## Passage for review
One might disagree with Vladimir Putin’s goal, but we will have to hand it to the man for, at the very least, a surfeit of chutzpah.
When the Ukrainian crisis broke out, it seems only Putin had an idea about what to do. He gave the fleeing pro-Russian Ukrainian leader sanctuary in Moscow, but otherwise left him to rot in his own political purgatory. The man, Putin himself observed, no longer had a political future.
In a matter of days, well-armed troops (whose insignias were carefully peeled off) flooded the Crimean peninsula. They surrounded Ukrainian military bases and demanded they surrender. Although Moscow does not claim them, the troops are obviously Russian — with clear orders to secure the contested peninsula.
Last Thursday, the parliament of Crimea (an autonomous region under Ukrainian sovereignty) voted to hold a referendum on Crimea’s future on March 16. The outcome of that referendum is known even now. Crimea has a majority ethnic Russian population that is not shy about supporting Russian annexation.
A few years before, two regions of Georgia with predominantly Russian populations were forcibly transformed into independent states under Moscow’s protection. The Georgian government objected to the secession but could do nothing in the face of overwhelming Russian military power.
The West, after strongly worded communiqués condemning the Russian land grab, very quickly forgot about the matter. There was so much at stake returning to the status quo ante with Moscow. Little Georgia’s frantic appeal for western support against the annexation was, well, a mere diplomatic nuisance.
With Putin, this part of the world has effectively returned to the norms of 19th century international politics. The country with the power gets the land. Putin dreams of reconsolidating the old compass of the Russian empire. Those territories with predominantly Russian populations will revert to the motherland. Those on the frontier of Russia’s boundaries will be reduced to client states.
The was the old Tsarist impulse resurrected in the guise of the Soviet Union. Putin, the Russian nationalist, resurrects that impulse — with dramatic decisiveness and the willingness to use force if necessary.
In the end, the western powers will make the appropriate noises and then reconcile with the compelling geopolitics of Russia. A military confrontation over land populated by Russians is, from the view of western capitals, simply not worth it.
Taxes
The BIR provoked a furor when it put out an ad showing a doctor perched on the shoulders of a teacher. The point of the ad was to underscore the injustice in some professions paying a large share of their incomes in taxes and other professions getting away with paying less.
Public school teachers get a third of their pay withheld from the source. Medical professionals may so easily under-declare their earnings and pay a smaller proportion of their earnings in taxes. The world is not fair. The tax system abets that. If more of the taxes were shifted to the consumption side and removed from the income side, the system will be a lot fairer.

## Set of tasks
[1] Please reproduce everything in the column from "Last Thursday, the" down to "supporting Russian annexation.".
[2] Translate this sentence from the column into Spanish: "The country with the power gets the land."

## Given entries
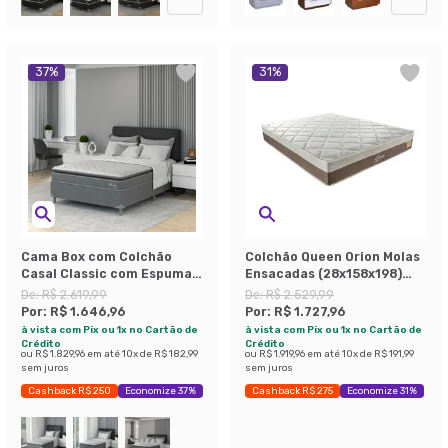
37
%
31
%
Cama Box com Colchão
Colchão Queen Orion Molas
Casal Classic com Espuma
Ensacadas (28x158x198)
D40 (66x138x188) Cinza
Branco e Bege
De:
R$ 2.619,99
De:
R$ 2.529,99
Por:
R$ 1.646,96
Por:
R$ 1.727,96
à vista com Pix ou 1x no Cartão de
à vista com Pix ou 1x no Cartão de
Crédito
Crédito
ou
R$ 1.829,96
em até
10
x de
R$ 182,99
ou
R$ 1.919,96
em até
10
x de
R$ 191,99
sem juros
sem juros
Cashback R$ 250
Economize 37%
Cashback R$ 275
Economize 31%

## Your responses
[1]
Last Thursday, the parliament of Crimea (an autonomous region under Ukrainian sovereignty) voted to hold a referendum on Crimea’s future on March 16. The outcome of that referendum is known even now. Crimea has a majority ethnic Russian population that is not shy about supporting Russian annexation.

[2] El país que tiene el poder se queda con la tierra.